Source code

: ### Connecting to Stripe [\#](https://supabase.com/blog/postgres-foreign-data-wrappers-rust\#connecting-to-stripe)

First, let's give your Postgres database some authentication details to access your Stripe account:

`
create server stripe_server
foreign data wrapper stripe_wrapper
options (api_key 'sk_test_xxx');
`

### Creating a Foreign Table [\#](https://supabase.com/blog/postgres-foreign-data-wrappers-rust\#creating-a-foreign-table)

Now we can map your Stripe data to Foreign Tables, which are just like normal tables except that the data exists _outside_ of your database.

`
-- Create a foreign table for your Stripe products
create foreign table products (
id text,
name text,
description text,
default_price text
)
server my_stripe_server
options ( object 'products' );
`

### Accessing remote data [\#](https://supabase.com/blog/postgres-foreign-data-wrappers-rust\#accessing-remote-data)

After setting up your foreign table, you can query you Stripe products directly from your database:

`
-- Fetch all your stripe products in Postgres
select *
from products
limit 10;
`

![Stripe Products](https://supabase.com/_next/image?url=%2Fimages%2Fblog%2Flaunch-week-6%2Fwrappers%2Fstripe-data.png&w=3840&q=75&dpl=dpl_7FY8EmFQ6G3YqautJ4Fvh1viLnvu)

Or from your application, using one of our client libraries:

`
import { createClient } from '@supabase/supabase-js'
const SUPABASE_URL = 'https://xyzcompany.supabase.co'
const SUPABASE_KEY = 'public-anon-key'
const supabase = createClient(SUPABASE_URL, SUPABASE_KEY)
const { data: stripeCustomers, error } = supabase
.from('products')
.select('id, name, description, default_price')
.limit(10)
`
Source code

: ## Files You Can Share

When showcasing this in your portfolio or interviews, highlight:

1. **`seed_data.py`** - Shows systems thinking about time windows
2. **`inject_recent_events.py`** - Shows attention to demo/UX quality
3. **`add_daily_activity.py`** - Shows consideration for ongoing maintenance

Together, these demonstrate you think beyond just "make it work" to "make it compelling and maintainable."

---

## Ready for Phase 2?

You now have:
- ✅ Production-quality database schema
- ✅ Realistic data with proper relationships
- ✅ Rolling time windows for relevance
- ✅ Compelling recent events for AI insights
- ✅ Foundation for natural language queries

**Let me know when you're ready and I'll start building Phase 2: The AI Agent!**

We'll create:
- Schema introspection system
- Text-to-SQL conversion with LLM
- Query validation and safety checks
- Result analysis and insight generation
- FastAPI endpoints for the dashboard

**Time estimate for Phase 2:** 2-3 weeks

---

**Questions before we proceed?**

◆ Your objective:
Return the data exactly, every line included.

◆ Response:
Source code

: ### Connecting to Stripe [\#](https://supabase.com/blog/postgres-foreign-data-wrappers-rust\#connecting-to-stripe)

First, let's give your Postgres database some authentication details to access your Stripe account:

`
create server stripe_server
foreign data wrapper stripe_wrapper
options (api_key 'sk_test_xxx');
`

### Creating a Foreign Table [\#](https://supabase.com/blog/postgres-foreign-data-wrappers-rust\#creating-a-foreign-table)

Now we can map your Stripe data to Foreign Tables, which are just like normal tables except that the data exists _outside_ of your database.

`
-- Create a foreign table for your Stripe products
create foreign table products (
id text,
name text,
description text,
default_price text
)
server my_stripe_server
options ( object 'products' );
`

### Accessing remote data [\#](https://supabase.com/blog/postgres-foreign-data-wrappers-rust\#accessing-remote-data)

After setting up your foreign table, you can query you Stripe products directly from your database:

`
-- Fetch all your stripe products in Postgres
select *
from products
limit 10;
`

![Stripe Products](https://supabase.com/_next/image?url=%2Fimages%2Fblog%2Flaunch-week-6%2Fwrappers%2Fstripe-data.png&w=3840&q=75&dpl=dpl_7FY8EmFQ6G3YqautJ4Fvh1viLnvu)

Or from your application, using one of our client libraries:

`
import { createClient } from '@supabase/supabase-js'
const SUPABASE_URL = 'https://xyzcompany.supabase.co'
const SUPABASE_KEY = 'public-anon-key'
const supabase = createClient(SUPABASE_URL, SUPABASE_KEY)
const { data: stripeCustomers, error } = supabase
.from('products')
.select('id, name, description, default_price')
.limit(10)
`
Source code

: ## Files You Can Share

When showcasing this in your portfolio or interviews, highlight:

1. **`seed_data.py`** - Shows systems thinking about time windows
2. **`inject_recent_events.py`** - Shows attention to demo/UX quality
3. **`add_daily_activity.py`** - Shows consideration for ongoing maintenance

Together, these demonstrate you think beyond just "make it work" to "make it compelling and maintainable."

---

## Ready for Phase 2?

You now have:
- ✅ Production-quality database schema
- ✅ Realistic data with proper relationships
- ✅ Rolling time windows for relevance
- ✅ Compelling recent events for AI insights
- ✅ Foundation for natural language queries

**Let me know when you're ready and I'll start building Phase 2: The AI Agent!**

We'll create:
- Schema introspection system
- Text-to-SQL conversion with LLM
- Query validation and safety checks
- Result analysis and insight generation
- FastAPI endpoints for the dashboard

**Time estimate for Phase 2:** 2-3 weeks

---

**Questions before we proceed?**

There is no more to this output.